5. Cell editing, undo/redo, keyboard shortcuts
Inline editing introduces complexity because it interacts with selection state, focus, scroll, and collaboration concurrency.
Editing lifecycle
Focus cell
─▶ Enter edit mode
─▶ Validate changes (sync or async)
─▶ Apply changes to store
─▶ Sync with backend
Local updates should be optimistic. If the backend rejects a change, you revert it and push an error toast or inline message.
Undo/redo
Do not rely on browser history. Maintain your own operation stack:
push({
type: "EDIT_CELL",
rowId,
colId,
before,
after,
});
Undo becomes a reverse operation. Redo re-applies the change.
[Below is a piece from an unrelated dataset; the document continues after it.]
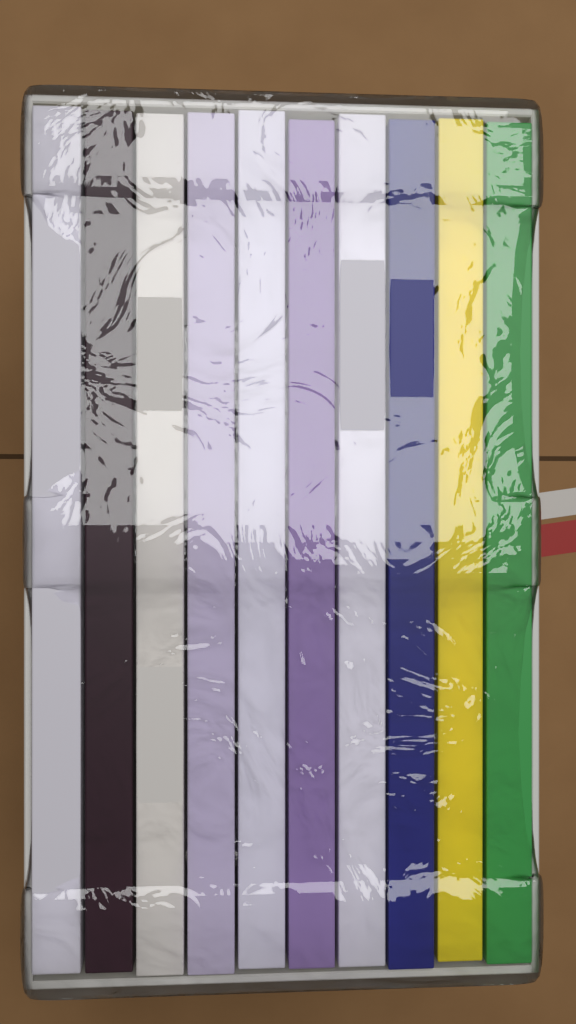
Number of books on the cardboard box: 10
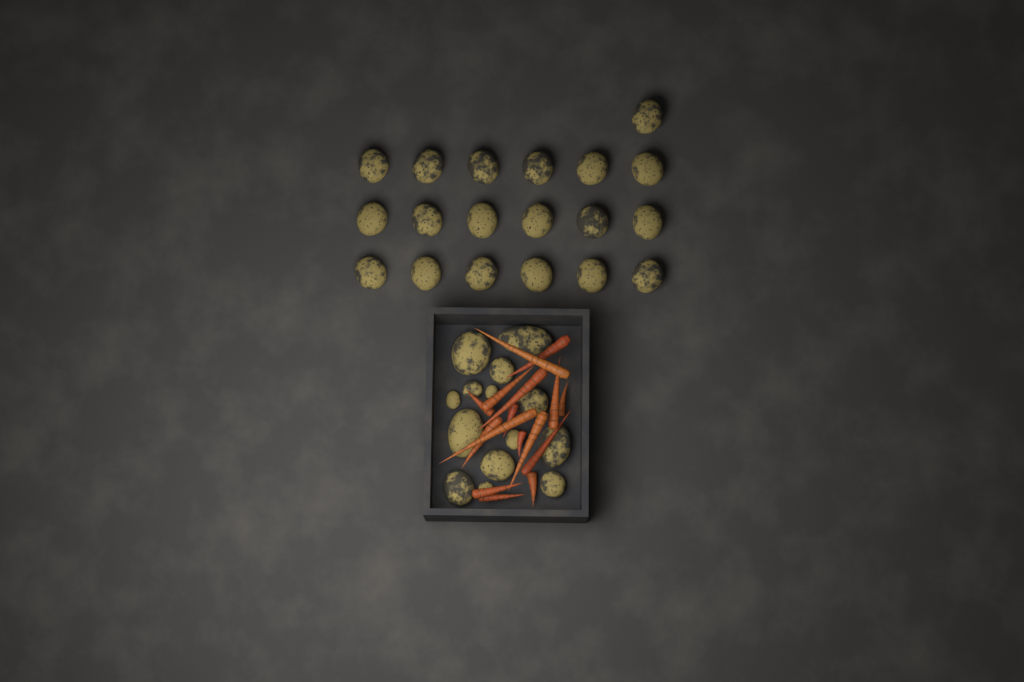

This is cheap since changes are tiny diffs.
Keyboard model
Support key flows like:
- Arrow movement
- Enter to edit
- Esc to cancel
Keyboard support forces you to maintain clean selection state that is independent from DOM focus.
6. Real-time collaboration layer
To make the table collaborative like Notion, you need:
Presence
Track which user is selecting or editing which cell. Store presence separately from dataset:
presence: {
userA: { rowId: "r1", colId: "title" },
userB: { rowId: "r4", colId: "status" },
}
Presence should not trigger dataset re-renders. Treat it as ephemeral UI state.
CRDT or OT
For simple row-level edits, last-write-wins with deltas is enough. For text cells (rich text, long notes), use CRDT structures like Y.js or Automerge.
Reconciliation
When two users edit the same cell simultaneously:
- Apply local edits optimistically
- Receive remote edits
- Reconcile based on timestamp or CRDT merge
- Redraw only the affected cell
Text diagram: Collaboration flow
Local edit → optimistic update → share delta
▲
│
remote deltas merged
7. Production considerations: permissions, row locks, conflicts
Big enterprises care about constraints you do not hit during prototyping.
Permissions
Permissions often vary per row and per column. For example:
- A user can view revenue numbers but not edit them
- A user can edit description but not tags
- A user cannot see archived rows
Store permissions separately:
permissions = {
rowId: { canView: true, canEdit: false },
};
Your UI must use these checks to disable editing and hide sensitive fields.
Row-level locks
If your app supports long edits (think CRM pipelines), you might need soft locks. Example:
PUT /lock/row123
→ lock granted for 30 seconds
Show indicators like "Rahul is editing this row".
Conflict resolution
Conflicts can occur when users edit stale rows. Typical strategies:
- Automatic merge if fields differ
- Prompt user with a merge dialog
- Apply CRDT merge for text fields
- Last writer wins for simple enums
The key is consistency. The system should behave predictably even under contention.
Wrapping Up
When solving a Notion-table system design, structure your thinking around these layers:
- State model: raw dataset, derived view, UI state
- Rendering: virtualization, selective updates, transitions
- Backend sync: cursor pagination, delta updates, view-as-query
- Editing: optimistic updates, undo/redo, keyboard flows
- Collaboration: presence, deltas, CRDTs
- Production constraints: permissions, locks, conflicts
This gives you a complete picture. You show that you understand the UI, the data flow, the distributed complexity and the real-world constraints. And when you actually build such a data explorer, this structure keeps the implementation predictable as the dataset and features grow.